Every year Linnaeus University conducts an institutional survey among roughly 25 well-known China experts from the U.S., Europe and Asia (and twice a year on the economic outlook for the forthcoming 18-24 months). Our latest survey was published shortly before Christmas.
Today, I would like to briefly comment on some of the latest survey results that concern China’s financial sector (gradings 10=very high/very good; 1=very low/very poor).

First. Transparency on financial markets is rated at 3.3 which has to be considered really low. By the way, insufficient transparency is often mentioned as one of the main reasons for the recent subprime crisis in the U.S. and to some extent for the European crisis. This fact should be taken seriously in China, too.

Second. Corporate accounting has an unsatisfactory rating as well (December 2011: 4.9). This is the same value as four years earlier. This could be an interesting analytical angle for both Chinese and foreign investors. Further progress is badly needed.

Third. The banking system now receives a grading of only 3.8 for its marketization efforts. This is exactly the same number we noted two years ago.

Forth. The stock market – on the other hand – shows a somewhat more favorable development since 2009 – i.e. from 3.7 to 4.5. However, 4.5 is not good enough either.

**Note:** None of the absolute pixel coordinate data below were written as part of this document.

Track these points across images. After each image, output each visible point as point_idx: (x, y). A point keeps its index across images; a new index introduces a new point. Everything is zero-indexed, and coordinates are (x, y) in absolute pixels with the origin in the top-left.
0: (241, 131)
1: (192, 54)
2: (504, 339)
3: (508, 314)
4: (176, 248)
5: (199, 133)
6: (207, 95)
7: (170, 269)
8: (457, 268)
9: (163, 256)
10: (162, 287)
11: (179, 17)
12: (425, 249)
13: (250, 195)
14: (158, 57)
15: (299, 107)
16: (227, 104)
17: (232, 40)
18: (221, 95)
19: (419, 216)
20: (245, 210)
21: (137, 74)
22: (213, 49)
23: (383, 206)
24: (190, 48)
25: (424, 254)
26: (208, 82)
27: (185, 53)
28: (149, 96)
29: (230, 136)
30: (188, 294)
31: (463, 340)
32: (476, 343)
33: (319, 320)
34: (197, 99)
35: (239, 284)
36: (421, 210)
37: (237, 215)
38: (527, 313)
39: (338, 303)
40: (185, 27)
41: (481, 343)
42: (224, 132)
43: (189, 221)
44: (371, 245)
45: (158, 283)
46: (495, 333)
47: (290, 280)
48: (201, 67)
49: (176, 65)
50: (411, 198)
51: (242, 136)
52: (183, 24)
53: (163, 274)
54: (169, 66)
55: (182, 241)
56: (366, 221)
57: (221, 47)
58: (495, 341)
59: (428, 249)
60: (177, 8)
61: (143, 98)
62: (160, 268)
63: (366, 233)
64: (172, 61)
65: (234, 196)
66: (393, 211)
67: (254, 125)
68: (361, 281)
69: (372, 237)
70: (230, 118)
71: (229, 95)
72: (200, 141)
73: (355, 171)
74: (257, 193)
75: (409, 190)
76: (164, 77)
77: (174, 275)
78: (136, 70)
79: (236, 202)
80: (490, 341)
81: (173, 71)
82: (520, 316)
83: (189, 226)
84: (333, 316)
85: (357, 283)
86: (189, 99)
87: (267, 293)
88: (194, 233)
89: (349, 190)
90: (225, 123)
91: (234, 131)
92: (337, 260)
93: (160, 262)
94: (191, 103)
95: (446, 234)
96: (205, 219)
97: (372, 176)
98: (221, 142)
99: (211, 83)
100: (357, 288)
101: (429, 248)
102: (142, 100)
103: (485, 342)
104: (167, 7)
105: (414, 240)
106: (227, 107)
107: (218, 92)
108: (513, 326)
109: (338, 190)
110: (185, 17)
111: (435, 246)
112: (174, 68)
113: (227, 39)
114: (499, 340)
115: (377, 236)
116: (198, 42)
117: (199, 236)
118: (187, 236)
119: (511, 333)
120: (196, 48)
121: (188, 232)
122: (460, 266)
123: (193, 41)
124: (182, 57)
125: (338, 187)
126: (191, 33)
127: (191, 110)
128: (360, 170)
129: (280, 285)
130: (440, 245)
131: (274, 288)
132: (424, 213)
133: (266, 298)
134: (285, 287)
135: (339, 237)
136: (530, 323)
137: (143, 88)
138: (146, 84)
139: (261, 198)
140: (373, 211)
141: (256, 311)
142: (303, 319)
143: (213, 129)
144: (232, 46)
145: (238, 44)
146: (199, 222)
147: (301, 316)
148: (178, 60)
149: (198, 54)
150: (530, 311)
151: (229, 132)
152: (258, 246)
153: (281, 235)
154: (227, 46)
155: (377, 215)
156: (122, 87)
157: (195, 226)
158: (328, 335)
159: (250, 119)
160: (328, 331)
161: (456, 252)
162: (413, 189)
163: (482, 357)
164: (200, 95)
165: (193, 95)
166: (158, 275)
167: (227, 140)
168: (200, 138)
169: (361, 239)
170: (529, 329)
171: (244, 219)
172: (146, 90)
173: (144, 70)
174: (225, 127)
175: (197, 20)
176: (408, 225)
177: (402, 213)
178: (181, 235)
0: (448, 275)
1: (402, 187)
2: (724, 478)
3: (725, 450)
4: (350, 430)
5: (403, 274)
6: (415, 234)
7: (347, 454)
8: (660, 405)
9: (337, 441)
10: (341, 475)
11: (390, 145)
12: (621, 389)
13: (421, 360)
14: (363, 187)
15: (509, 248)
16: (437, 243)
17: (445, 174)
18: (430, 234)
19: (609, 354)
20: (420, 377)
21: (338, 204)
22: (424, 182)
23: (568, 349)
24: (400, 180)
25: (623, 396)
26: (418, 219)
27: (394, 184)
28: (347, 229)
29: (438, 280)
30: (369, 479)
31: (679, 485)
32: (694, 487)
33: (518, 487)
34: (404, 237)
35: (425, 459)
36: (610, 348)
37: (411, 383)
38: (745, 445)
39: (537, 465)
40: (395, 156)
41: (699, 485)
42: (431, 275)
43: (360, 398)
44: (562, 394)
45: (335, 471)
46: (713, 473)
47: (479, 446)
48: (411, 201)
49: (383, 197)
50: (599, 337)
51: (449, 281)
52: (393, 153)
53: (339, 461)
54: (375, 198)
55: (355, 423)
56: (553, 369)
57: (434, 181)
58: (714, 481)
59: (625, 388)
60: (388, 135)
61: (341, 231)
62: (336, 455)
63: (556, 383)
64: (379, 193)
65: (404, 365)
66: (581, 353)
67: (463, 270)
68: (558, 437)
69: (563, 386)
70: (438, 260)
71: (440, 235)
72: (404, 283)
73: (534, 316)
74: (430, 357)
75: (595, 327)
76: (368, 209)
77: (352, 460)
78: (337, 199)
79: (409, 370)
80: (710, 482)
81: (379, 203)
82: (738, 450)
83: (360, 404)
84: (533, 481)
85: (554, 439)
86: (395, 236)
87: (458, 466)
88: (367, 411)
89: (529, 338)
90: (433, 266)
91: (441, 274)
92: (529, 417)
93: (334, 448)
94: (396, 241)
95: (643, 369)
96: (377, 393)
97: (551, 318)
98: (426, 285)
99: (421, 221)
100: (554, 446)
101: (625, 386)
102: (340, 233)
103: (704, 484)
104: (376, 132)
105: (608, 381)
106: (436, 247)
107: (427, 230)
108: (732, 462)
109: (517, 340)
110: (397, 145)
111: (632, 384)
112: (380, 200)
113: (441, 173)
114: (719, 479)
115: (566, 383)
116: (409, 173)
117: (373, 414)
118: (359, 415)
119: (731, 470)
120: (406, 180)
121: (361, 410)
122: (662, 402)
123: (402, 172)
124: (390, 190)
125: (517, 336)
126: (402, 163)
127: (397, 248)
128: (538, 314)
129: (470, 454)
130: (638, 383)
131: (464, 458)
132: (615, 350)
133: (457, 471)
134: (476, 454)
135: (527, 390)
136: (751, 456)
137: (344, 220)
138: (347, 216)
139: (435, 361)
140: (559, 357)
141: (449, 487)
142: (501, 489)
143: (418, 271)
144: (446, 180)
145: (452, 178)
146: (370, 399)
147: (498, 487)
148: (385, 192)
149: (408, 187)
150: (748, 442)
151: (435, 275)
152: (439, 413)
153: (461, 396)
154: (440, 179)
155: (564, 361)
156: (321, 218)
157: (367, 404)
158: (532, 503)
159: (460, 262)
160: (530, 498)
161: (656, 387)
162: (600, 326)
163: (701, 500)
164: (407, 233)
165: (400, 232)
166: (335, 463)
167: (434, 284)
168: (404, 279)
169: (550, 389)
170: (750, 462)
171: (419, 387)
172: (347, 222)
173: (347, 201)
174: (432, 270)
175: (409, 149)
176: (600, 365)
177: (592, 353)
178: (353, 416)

Fifth. The bond market is also characterized by a slight progress in marketization during the past two years – but only from 3.5 to 4.2.

Conclusion:
This very brief summary of my recent survey clearly indicates that the institutional conditions on and the marketization of Chinese financial markets are still strongly underperforming, with grading levels around 4 (which, however, means all the same that Chinese financial markets need an efficient financial regulation and supervision). I would define these shortcomings in terms of poor allocation of credit resources, insufficient competition, prioritizing of state-owned companies, low volumes for corporate bonds, weak conditions for corporate rating and investment plans, etc. There is a lot of literature (North, Tullock, Levine, etc.) that shows that improved institutions and financial systems favor long-term economic growth.
Making a positive interpretation out of this conclusion would mean that more ambitious improvements in financial institutional and market conditions could make an important contribution to China’s future potential growth.